Smith, the widowed mother of a five-year-old daughter, said her
ordeal began about 2 o'clock on Saturday morning when Brian Nichols, stuck
a gun in her side in the parking lot of her apartment building. Nichols
initially tied the woman up while he took a shower telling her, "I don't
want to hurt you. I don't want to hurt anyone else." Over the
course of the evening, Nichols untied Smith and they talked about the Bible
and looked at pictures of Smith's family. Smith made the fugitive pancakes
with real butter. According to Smith, Nichols said he "just wanted some
normalness to his life."
After asking permission from Nichols to read some things to Him,
she got her Bible and a copy of Rick Warren’s "The Purpose-Driven®
Life." According to Smith, Nichols asked her to repeat a paragraph "about
what you thought your purpose in life was -- what talents were you given."
Smith encouraged Nichols, telling him that the fact he was still
alive was a "miracle." She told him "You're here in my apartment
for some reason." She told Nichols he might be destined to be caught
and then to spread the word of God to fellow prisoners. (http://www.freshministry.org/illustrations.html)
Even under theses extreme circumstances, Smith kept her cool and
used it as an opportunity to share the gospel message with her captor.
2 Tim. 4:1-2 says, “I solemnly charge you in the presence of God
and of Christ Jesus, who is to judge the living and the dead, and by His
appearing and His kingdom:  preach the word; be ready in season and
out of season; reprove, rebuke, exhort, with great patience and instruction.”
(NASB) Smith was preaching God’s word, “out of season.”
She kept her attitude in check and used this terrible circumstance
as an opportunity to spread the gospel. God can use the terrible
things that happen to us to His glory. That’s what happened with
Joseph. When Joseph had the chance to retaliate against his brother’s for
the evil they did against him, Joseph said, "As for you, you meant evil
against me, but God meant it for good in order to bring about this present
result, to preserve many people alive.” (Genesis 50:20 NASB)
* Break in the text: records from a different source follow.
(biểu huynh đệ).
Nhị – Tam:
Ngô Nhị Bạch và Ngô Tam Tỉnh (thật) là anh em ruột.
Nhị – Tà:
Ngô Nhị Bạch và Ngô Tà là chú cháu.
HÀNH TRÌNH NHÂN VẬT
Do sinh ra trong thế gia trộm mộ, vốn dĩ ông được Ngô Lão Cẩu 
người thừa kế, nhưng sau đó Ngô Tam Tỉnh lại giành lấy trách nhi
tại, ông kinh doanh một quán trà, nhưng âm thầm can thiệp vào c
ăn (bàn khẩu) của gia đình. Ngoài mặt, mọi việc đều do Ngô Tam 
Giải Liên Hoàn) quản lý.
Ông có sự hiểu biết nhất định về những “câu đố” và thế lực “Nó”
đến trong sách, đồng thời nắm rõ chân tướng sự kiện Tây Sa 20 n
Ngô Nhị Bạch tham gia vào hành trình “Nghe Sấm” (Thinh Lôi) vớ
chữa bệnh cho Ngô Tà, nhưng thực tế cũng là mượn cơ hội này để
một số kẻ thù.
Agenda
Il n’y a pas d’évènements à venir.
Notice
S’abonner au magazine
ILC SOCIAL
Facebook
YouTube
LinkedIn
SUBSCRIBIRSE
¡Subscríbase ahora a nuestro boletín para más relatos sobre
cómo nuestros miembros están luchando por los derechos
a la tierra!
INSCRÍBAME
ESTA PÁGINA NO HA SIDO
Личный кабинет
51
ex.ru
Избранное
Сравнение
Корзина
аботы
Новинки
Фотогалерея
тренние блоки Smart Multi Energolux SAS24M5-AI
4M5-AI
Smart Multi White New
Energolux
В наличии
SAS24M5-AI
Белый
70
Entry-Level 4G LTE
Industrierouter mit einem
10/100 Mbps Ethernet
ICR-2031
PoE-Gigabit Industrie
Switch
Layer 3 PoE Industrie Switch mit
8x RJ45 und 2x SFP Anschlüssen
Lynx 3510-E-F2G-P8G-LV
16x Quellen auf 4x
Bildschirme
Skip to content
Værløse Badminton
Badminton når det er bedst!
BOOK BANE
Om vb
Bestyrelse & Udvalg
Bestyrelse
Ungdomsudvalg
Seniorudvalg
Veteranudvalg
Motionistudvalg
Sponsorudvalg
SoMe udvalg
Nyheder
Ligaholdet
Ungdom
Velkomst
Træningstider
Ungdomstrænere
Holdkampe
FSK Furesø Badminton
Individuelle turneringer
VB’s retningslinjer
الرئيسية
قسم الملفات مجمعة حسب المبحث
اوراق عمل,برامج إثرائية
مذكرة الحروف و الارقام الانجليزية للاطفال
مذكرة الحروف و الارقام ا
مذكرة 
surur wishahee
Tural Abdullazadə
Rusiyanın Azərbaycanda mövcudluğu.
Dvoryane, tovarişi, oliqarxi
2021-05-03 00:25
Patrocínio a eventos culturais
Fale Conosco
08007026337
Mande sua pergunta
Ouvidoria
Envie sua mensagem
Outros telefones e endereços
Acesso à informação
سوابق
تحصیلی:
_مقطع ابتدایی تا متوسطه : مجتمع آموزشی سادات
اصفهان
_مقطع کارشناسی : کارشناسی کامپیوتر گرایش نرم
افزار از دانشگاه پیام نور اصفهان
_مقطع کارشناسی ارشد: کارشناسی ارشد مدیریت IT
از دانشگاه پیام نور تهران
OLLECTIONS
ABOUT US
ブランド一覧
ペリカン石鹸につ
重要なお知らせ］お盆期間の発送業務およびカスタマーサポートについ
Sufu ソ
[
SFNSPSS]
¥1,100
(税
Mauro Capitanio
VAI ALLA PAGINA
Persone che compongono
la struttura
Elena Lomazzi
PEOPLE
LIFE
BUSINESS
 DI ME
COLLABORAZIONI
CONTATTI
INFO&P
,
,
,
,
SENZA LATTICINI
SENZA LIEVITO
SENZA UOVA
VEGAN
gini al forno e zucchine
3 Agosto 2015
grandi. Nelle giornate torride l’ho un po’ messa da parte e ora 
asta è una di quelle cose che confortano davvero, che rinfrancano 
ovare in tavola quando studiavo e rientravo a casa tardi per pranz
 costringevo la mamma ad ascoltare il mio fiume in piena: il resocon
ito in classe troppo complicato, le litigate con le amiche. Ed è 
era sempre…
Paul would use this evil that was happening to him to spread the
gospel of Jesus Christ and to write epistles from his jail cell that we
are still studying today. God can turn what others mean for evil
into His good.
Paul was devoted to a cause that was bigger than himself and knew
that God could use his life’s circumstances to further the Kingdom, but
Paul also knew THAT THERE WASN’T A BETTER PLACE TO BE IN ALL THE WORLD
THAN IN THE CENTER OF GOD’S WILL. Jesus said, “But seek ye first the kingdom
of God, and his righteousness; and all these things shall be added unto
you.” (Matthew 6:33 KJV) When we devote our lives to His Kingdom,
He takes care of all the details of our lives.
Bottom line is, we are safe in the Father’s hands—even if our
dedication cost us our lives, because He is Lord over all—even death.